• _Work required_:
Begin with the line containing "Patents Filed |" and end with the last line of the data below; return those lines exactly, and only those.

(Dataset entries)
--- START ---
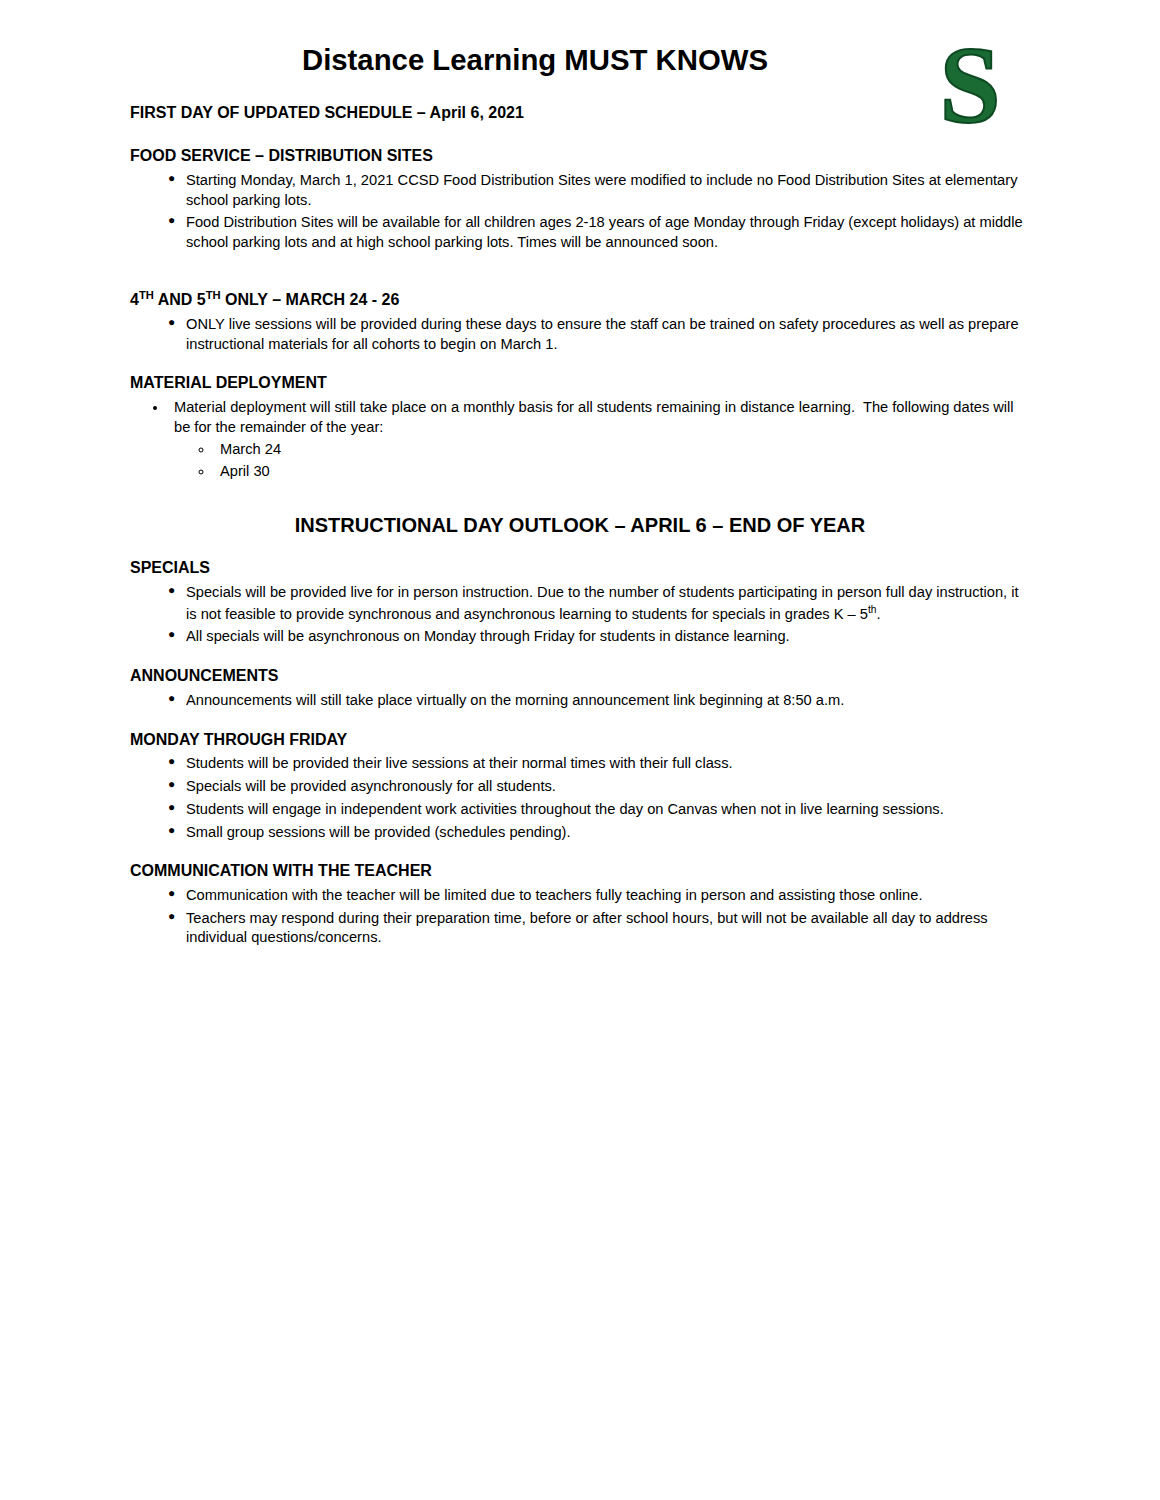S
Distance Learning MUST KNOWS
FIRST DAY OF UPDATED SCHEDULE – April 6, 2021
FOOD SERVICE – DISTRIBUTION SITES
Starting Monday, March 1, 2021 CCSD Food Distribution Sites were modified to include no Food Distribution Sites at elementary school parking lots.
Food Distribution Sites will be available for all children ages 2-18 years of age Monday through Friday (except holidays) at middle school parking lots and at high school parking lots. Times will be announced soon.
4TH AND 5TH ONLY – MARCH 24 - 26
ONLY live sessions will be provided during these days to ensure the staff can be trained on safety procedures as well as prepare instructional materials for all cohorts to begin on March 1.
MATERIAL DEPLOYMENT
Material deployment will still take place on a monthly basis for all students remaining in distance learning. The following dates will be for the remainder of the year:
March 24
April 30
INSTRUCTIONAL DAY OUTLOOK – APRIL 6 – END OF YEAR
SPECIALS
Specials will be provided live for in person instruction. Due to the number of students participating in person full day instruction, it is not feasible to provide synchronous and asynchronous learning to students for specials in grades K – 5th.
All specials will be asynchronous on Monday through Friday for students in distance learning.
ANNOUNCEMENTS
Announcements will still take place virtually on the morning announcement link beginning at 8:50 a.m.
MONDAY THROUGH FRIDAY
Students will be provided their live sessions at their normal times with their full class.
Specials will be provided asynchronously for all students.
Students will engage in independent work activities throughout the day on Canvas when not in live learning sessions.
Small group sessions will be provided (schedules pending).
COMMUNICATION WITH THE TEACHER
Communication with the teacher will be limited due to teachers fully teaching in person and assisting those online.
Teachers may respond during their preparation time, before or after school hours, but will not be available all day to address individual questions/concerns.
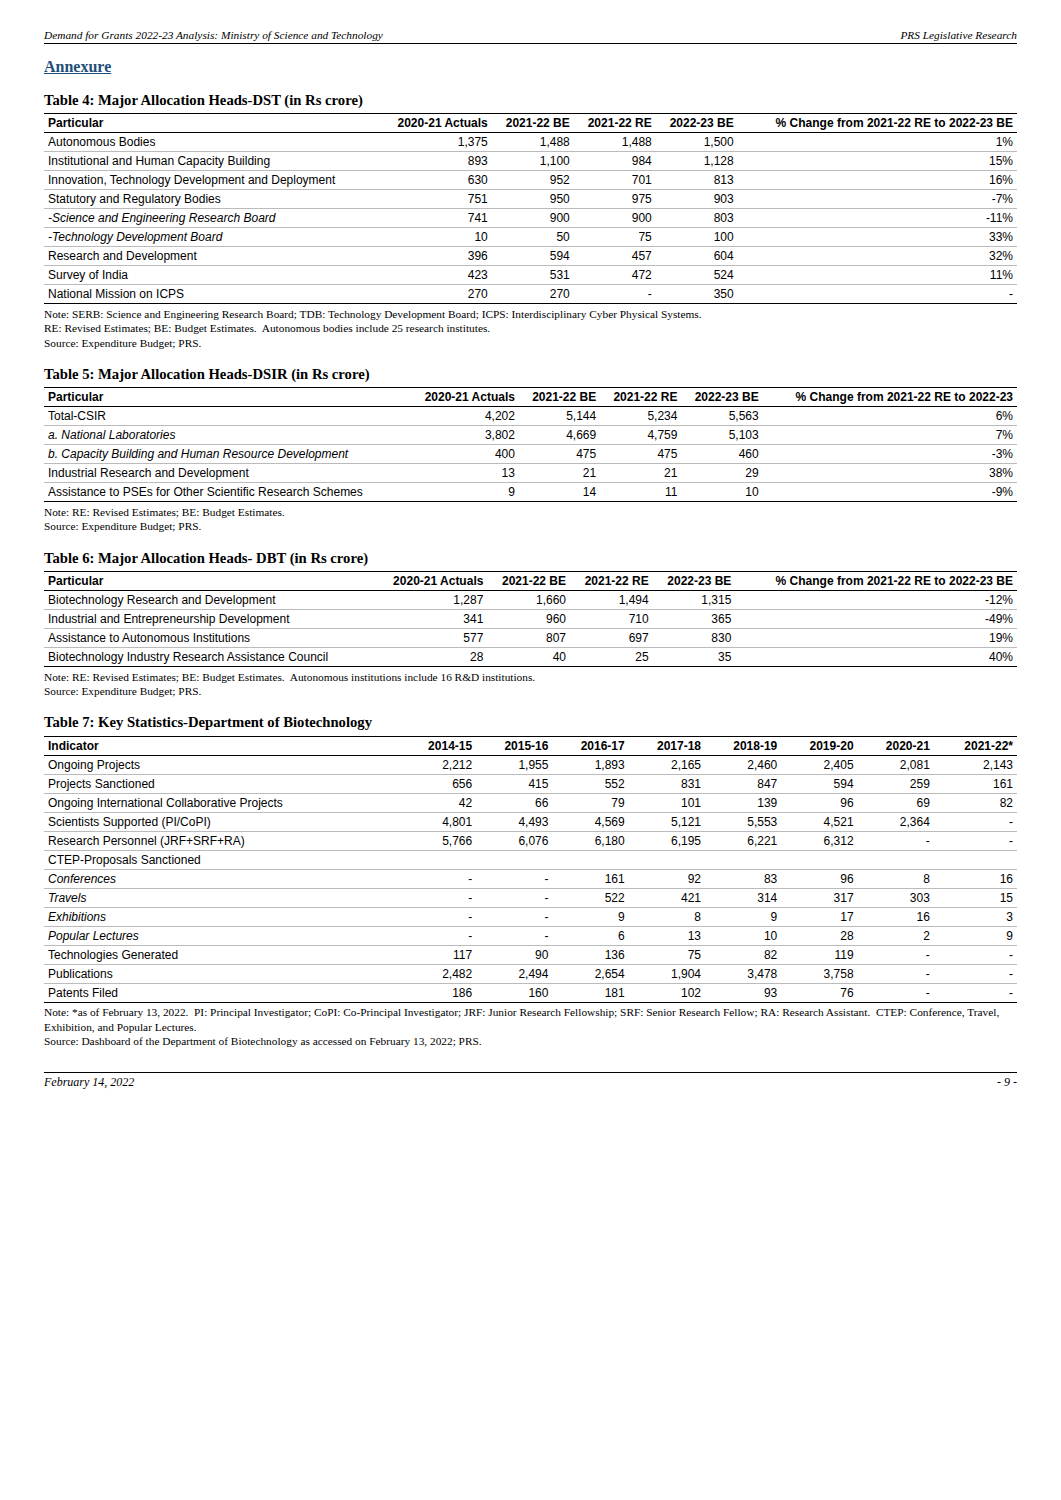Demand for Grants 2022-23 Analysis: Ministry of Science and Technology
PRS Legislative Research
Annexure
Table 4: Major Allocation Heads-DST (in Rs crore)
| Particular | 2020-21 Actuals | 2021-22 BE | 2021-22 RE | 2022-23 BE | % Change from 2021-22 RE to 2022-23 BE |
| --- | --- | --- | --- | --- | --- |
| Autonomous Bodies | 1,375 | 1,488 | 1,488 | 1,500 | 1% |
| Institutional and Human Capacity Building | 893 | 1,100 | 984 | 1,128 | 15% |
| Innovation, Technology Development and Deployment | 630 | 952 | 701 | 813 | 16% |
| Statutory and Regulatory Bodies | 751 | 950 | 975 | 903 | -7% |
| -Science and Engineering Research Board | 741 | 900 | 900 | 803 | -11% |
| -Technology Development Board | 10 | 50 | 75 | 100 | 33% |
| Research and Development | 396 | 594 | 457 | 604 | 32% |
| Survey of India | 423 | 531 | 472 | 524 | 11% |
| National Mission on ICPS | 270 | 270 | - | 350 | - |
Note: SERB: Science and Engineering Research Board; TDB: Technology Development Board; ICPS: Interdisciplinary Cyber Physical Systems.
RE: Revised Estimates; BE: Budget Estimates. Autonomous bodies include 25 research institutes.
Source: Expenditure Budget; PRS.
Table 5: Major Allocation Heads-DSIR (in Rs crore)
| Particular | 2020-21 Actuals | 2021-22 BE | 2021-22 RE | 2022-23 BE | % Change from 2021-22 RE to 2022-23 |
| --- | --- | --- | --- | --- | --- |
| Total-CSIR | 4,202 | 5,144 | 5,234 | 5,563 | 6% |
| a. National Laboratories | 3,802 | 4,669 | 4,759 | 5,103 | 7% |
| b. Capacity Building and Human Resource Development | 400 | 475 | 475 | 460 | -3% |
| Industrial Research and Development | 13 | 21 | 21 | 29 | 38% |
| Assistance to PSEs for Other Scientific Research Schemes | 9 | 14 | 11 | 10 | -9% |
Note: RE: Revised Estimates; BE: Budget Estimates.
Source: Expenditure Budget; PRS.
Table 6: Major Allocation Heads- DBT (in Rs crore)
| Particular | 2020-21 Actuals | 2021-22 BE | 2021-22 RE | 2022-23 BE | % Change from 2021-22 RE to 2022-23 BE |
| --- | --- | --- | --- | --- | --- |
| Biotechnology Research and Development | 1,287 | 1,660 | 1,494 | 1,315 | -12% |
| Industrial and Entrepreneurship Development | 341 | 960 | 710 | 365 | -49% |
| Assistance to Autonomous Institutions | 577 | 807 | 697 | 830 | 19% |
| Biotechnology Industry Research Assistance Council | 28 | 40 | 25 | 35 | 40% |
Note: RE: Revised Estimates; BE: Budget Estimates. Autonomous institutions include 16 R&D institutions.
Source: Expenditure Budget; PRS.
Table 7: Key Statistics-Department of Biotechnology
| Indicator | 2014-15 | 2015-16 | 2016-17 | 2017-18 | 2018-19 | 2019-20 | 2020-21 | 2021-22* |
| --- | --- | --- | --- | --- | --- | --- | --- | --- |
| Ongoing Projects | 2,212 | 1,955 | 1,893 | 2,165 | 2,460 | 2,405 | 2,081 | 2,143 |
| Projects Sanctioned | 656 | 415 | 552 | 831 | 847 | 594 | 259 | 161 |
| Ongoing International Collaborative Projects | 42 | 66 | 79 | 101 | 139 | 96 | 69 | 82 |
| Scientists Supported (PI/CoPI) | 4,801 | 4,493 | 4,569 | 5,121 | 5,553 | 4,521 | 2,364 | - |
| Research Personnel (JRF+SRF+RA) | 5,766 | 6,076 | 6,180 | 6,195 | 6,221 | 6,312 | - | - |
| CTEP-Proposals Sanctioned | | | | | | | | |
| Conferences | - | - | 161 | 92 | 83 | 96 | 8 | 16 |
| Travels | - | - | 522 | 421 | 314 | 317 | 303 | 15 |
| Exhibitions | - | - | 9 | 8 | 9 | 17 | 16 | 3 |
| Popular Lectures | - | - | 6 | 13 | 10 | 28 | 2 | 9 |
| Technologies Generated | 117 | 90 | 136 | 75 | 82 | 119 | - | - |
| Publications | 2,482 | 2,494 | 2,654 | 1,904 | 3,478 | 3,758 | - | - |
| Patents Filed | 186 | 160 | 181 | 102 | 93 | 76 | - | - |
Note: *as of February 13, 2022. PI: Principal Investigator; CoPI: Co-Principal Investigator; JRF: Junior Research Fellowship; SRF: Senior Research Fellow; RA: Research Assistant. CTEP: Conference, Travel, Exhibition, and Popular Lectures.
Source: Dashboard of the Department of Biotechnology as accessed on February 13, 2022; PRS.
February 14, 2022
- 9 -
--- END ---
• _Result of this task_:
| Patents Filed | 186 | 160 | 181 | 102 | 93 | 76 | - | - |
Note: *as of February 13, 2022. PI: Principal Investigator; CoPI: Co-Principal Investigator; JRF: Junior Research Fellowship; SRF: Senior Research Fellow; RA: Research Assistant. CTEP: Conference, Travel, Exhibition, and Popular Lectures.
Source: Dashboard of the Department of Biotechnology as accessed on February 13, 2022; PRS.
February 14, 2022
- 9 -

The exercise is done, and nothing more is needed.